I have a project that uses Linear Color Space instead of the default Gamma Color Space. I've made an image in Photoshop and saved it with (no background) and without (black background) transparency. Then I've created new material using shader "Particles/Additive". I've noticed, that material with transparent texture looks much different than the one with black background (see screenshots below).
(with non-transparent texture:)
(with transparent texture)
Materials with both the textures look identically in Gamma Color Space. But I need exactly Linear Color Space. I'd like the material with the transparent texture to look as material with non-transparent texture does.
Do anybody have an idea ohw to achieve this and why it renders as it currently does?
Answer by Remy_Unity · Apr 25, 2018 at 07:57 AM
I did the test, and I think what you see is happening because your texture are imported as sRGB textures:
You must know that the alpha channel is always stored in linear. So, if the textures are sRGB it's normal to have a difference in the two renders, because the additive blending is done this way : finalColor = backgroundColor + tint * textureRGB*textureAlpha.
On the one without alpha you only have white pixels with a linear alpha, and without alpha you have RGB values in gamma space and a "white" alpha.

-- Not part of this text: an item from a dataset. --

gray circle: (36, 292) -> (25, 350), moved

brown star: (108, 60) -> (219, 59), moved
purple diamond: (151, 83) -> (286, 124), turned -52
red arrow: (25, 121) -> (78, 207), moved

You now have two solutions : use the version without alpha if possible, or author your texture with alpha to compensate this linear/gamma difference.
This can be done by blending a black layer with the inverse of the alpha as a mask, and at about 50%. Here's my layout in photoshop:
@Remy_Unity, thanks for response, it's helpful and informative! I've tried your solution and it works, but in this case I need to create absolutely new texture that is partially alpha and partially with black background. I prefer to leave my textures clear.
Finally I've made my own shader for additive blending. The shader simply does pow(alpha, 1.5) - and I have the look I expected before. Yes, it's more expensive in context of GPU computations, but on the other hand I don't need to replace all my transparent textures with new ones.
You could also keep your texture clear and apply a linear to gamma correction to the alpha channel in your authoring app.
If you're working with photoshop I recommand you to get the free plugin SuperPNG http://www.fnordware.com/superpng/ to be able to author easilly the alpha channel (like you would when exporting TGA files).
Use "Image/Adjustments/Exposure" and set the "Gamma Correction" to 0.45 (=1/2.2).